The bottom line is that Eskom’s new-build programme, and in particular Medupi power station, is running three years late. We should have had an extra 3000 MW of base-load generation capacity on the grid by now, which would represent an extra 7,5% of our current total of about 40 000 MW.

But, apparently, financing problems, skills problems, welding problems, software problems, labour problems and more have all conspired against Eskom, who blames everything and everyone except itself.

Up to now it would appear that Eskom has taken a conscious decision to let the country bear the economic consequences of industrial load curtailment – another name for industrial load-shedding – rather than the political consequences of domestic load-shedding. Eskom’s strategy was to keep the lights (of domestic customers) on at all costs.

But in light of serious generator failures and wet weather, this has since proved inadequate, forcing Eskom to embark on rotational load-shedding of domestic, commercial and industrial customers in order to reduce national demand by some 6000 MW.

If this continues for more than a few days, the political consequences faced by the government and Eskom for inconveniencing and load-shedding millions of disgruntled voters in the run up to the general election in May will be significant, and voting patterns may be affected.
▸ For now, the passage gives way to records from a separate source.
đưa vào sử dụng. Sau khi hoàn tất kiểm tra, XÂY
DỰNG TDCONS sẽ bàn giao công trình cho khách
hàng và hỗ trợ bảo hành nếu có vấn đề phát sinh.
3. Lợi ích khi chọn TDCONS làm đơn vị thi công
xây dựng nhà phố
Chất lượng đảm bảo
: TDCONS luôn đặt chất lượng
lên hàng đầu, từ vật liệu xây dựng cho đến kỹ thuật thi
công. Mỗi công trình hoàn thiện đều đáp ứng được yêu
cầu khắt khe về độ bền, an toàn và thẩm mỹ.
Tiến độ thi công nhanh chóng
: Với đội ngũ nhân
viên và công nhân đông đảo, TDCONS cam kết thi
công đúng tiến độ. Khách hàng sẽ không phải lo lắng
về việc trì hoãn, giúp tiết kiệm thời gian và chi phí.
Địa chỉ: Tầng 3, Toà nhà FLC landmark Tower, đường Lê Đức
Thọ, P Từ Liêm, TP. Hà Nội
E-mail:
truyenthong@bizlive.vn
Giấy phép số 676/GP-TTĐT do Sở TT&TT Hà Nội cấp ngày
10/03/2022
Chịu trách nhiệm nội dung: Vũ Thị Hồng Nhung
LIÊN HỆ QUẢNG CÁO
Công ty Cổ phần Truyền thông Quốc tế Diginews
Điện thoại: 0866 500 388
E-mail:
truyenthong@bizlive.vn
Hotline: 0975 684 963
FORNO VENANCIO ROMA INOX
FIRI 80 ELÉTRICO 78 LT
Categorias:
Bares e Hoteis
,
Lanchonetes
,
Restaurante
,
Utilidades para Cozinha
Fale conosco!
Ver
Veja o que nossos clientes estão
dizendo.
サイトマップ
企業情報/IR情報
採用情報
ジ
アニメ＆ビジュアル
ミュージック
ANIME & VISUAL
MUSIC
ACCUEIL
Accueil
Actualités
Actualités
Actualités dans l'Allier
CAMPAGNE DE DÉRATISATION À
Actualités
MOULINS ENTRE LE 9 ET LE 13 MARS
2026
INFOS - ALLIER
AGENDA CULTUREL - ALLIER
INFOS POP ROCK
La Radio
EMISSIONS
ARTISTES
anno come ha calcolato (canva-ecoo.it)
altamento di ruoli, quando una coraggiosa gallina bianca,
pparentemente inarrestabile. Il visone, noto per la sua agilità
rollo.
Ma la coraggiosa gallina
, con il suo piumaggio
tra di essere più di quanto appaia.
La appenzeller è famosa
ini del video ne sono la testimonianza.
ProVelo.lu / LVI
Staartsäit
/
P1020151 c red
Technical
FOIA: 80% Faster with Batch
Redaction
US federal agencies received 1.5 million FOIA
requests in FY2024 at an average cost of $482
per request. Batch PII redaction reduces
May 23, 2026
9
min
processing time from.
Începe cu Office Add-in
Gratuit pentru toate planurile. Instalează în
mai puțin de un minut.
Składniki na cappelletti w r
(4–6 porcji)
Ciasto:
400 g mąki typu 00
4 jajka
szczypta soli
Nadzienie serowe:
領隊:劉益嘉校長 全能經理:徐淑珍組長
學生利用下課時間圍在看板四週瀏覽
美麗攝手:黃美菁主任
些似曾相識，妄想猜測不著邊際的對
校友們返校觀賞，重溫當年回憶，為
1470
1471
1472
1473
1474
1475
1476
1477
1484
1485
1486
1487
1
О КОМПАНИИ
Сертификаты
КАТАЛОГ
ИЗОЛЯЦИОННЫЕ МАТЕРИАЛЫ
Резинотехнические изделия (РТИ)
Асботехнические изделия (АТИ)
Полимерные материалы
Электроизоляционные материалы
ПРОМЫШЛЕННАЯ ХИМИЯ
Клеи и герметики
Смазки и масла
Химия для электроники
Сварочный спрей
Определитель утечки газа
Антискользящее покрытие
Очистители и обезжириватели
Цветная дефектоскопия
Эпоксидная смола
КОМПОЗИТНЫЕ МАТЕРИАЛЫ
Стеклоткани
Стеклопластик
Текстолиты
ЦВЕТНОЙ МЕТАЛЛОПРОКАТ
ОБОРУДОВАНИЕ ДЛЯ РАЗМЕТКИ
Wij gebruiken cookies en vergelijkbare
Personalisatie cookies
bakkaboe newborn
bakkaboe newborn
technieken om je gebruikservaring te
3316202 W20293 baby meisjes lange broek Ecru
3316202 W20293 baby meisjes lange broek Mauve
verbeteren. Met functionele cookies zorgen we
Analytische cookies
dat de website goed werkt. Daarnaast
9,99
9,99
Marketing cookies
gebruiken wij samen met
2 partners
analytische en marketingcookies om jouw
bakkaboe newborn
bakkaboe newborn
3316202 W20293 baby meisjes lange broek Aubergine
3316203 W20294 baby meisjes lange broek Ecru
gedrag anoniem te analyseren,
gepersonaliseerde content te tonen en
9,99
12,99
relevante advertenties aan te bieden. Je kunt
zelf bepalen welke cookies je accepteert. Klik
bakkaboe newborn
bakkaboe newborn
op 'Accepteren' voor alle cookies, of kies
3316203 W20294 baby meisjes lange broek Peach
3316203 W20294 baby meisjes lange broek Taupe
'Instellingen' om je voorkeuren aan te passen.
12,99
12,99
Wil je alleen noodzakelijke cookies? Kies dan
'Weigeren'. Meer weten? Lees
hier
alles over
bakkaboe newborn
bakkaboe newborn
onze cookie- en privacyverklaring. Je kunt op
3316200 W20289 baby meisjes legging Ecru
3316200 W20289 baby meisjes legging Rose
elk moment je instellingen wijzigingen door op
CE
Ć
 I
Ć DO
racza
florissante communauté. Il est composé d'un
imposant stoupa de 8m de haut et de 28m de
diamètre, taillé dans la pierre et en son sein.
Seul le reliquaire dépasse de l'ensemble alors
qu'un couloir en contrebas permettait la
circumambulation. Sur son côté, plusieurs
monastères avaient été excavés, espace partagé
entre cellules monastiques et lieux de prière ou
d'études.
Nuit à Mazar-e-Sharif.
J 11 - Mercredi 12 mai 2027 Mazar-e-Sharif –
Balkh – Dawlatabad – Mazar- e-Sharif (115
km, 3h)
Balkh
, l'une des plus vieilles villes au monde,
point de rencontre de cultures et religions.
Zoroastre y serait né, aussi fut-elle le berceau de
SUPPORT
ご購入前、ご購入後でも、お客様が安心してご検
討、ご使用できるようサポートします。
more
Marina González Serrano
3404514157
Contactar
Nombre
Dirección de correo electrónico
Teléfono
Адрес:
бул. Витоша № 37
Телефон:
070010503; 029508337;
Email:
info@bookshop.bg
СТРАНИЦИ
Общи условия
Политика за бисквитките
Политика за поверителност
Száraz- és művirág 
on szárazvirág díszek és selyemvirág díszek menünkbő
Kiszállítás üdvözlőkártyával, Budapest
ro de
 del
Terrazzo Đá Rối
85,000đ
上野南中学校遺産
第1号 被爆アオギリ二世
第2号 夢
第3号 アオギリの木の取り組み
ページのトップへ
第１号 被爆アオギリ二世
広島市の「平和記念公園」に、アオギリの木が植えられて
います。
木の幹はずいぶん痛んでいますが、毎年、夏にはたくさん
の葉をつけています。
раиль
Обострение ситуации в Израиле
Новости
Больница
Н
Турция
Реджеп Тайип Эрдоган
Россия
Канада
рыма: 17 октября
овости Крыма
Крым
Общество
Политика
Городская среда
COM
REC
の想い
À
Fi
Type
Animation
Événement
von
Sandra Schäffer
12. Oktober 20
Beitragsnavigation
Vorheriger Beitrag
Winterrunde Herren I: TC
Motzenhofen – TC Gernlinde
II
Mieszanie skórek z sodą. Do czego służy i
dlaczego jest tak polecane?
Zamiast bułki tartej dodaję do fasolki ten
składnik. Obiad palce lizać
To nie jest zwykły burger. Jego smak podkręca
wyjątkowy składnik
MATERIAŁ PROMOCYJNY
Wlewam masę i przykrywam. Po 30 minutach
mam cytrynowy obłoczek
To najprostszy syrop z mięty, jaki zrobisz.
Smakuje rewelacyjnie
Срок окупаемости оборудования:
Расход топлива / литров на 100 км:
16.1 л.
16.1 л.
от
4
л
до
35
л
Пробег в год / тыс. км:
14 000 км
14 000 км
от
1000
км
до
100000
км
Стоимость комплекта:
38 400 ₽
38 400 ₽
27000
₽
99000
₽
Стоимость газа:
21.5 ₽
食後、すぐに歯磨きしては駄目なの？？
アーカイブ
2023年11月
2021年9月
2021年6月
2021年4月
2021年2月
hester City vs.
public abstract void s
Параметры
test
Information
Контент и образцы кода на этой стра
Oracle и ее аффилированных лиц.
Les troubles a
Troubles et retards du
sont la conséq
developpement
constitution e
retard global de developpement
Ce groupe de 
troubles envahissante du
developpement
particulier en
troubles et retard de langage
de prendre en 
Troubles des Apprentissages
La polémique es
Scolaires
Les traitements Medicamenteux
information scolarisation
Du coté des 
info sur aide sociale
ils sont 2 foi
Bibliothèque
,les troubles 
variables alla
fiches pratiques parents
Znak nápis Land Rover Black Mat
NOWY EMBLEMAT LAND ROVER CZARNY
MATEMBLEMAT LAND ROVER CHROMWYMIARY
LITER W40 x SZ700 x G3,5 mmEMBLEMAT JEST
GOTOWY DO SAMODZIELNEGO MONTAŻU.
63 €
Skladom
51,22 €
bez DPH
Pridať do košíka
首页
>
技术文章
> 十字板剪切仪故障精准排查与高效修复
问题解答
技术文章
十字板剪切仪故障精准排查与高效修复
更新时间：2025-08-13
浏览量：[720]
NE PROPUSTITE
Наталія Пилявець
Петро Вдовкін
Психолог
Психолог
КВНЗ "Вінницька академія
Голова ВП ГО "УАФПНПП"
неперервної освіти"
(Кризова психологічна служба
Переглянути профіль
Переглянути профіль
If so politicians are likely to come down hard on Eskom.

Of course it is not the wet weather or the hot weather or the cold weather that is the real problem – these are normal operating conditions that a healthy utility would take in its stride.

But with reserves running razor thin, system emergencies and load-shedding from time-to-time are inevitable.

Any slight mishaps on the supply or demand side can and will push Eskom into load curtailment and load-shedding in order to protect the stability of the power system and prevent cascading failures that could lead to a national blackout.

The real problems are in fact underlying structural issues and serious generation capacity shortages resulting in inadequate reserve margins.

The country is vulnerable and heavily over-dependent on Eskom as the monopoly generator in South Africa and on coal as the major source of primary energy for electricity.

To manage risk, the country needs to diversify the generation sector away from Eskom as the monopoly generator and away from coal as the primary energy source.

South Africa is rich in primary energy and in human energy. There is no energy crisis in South Africa. But there is a serious management crisis.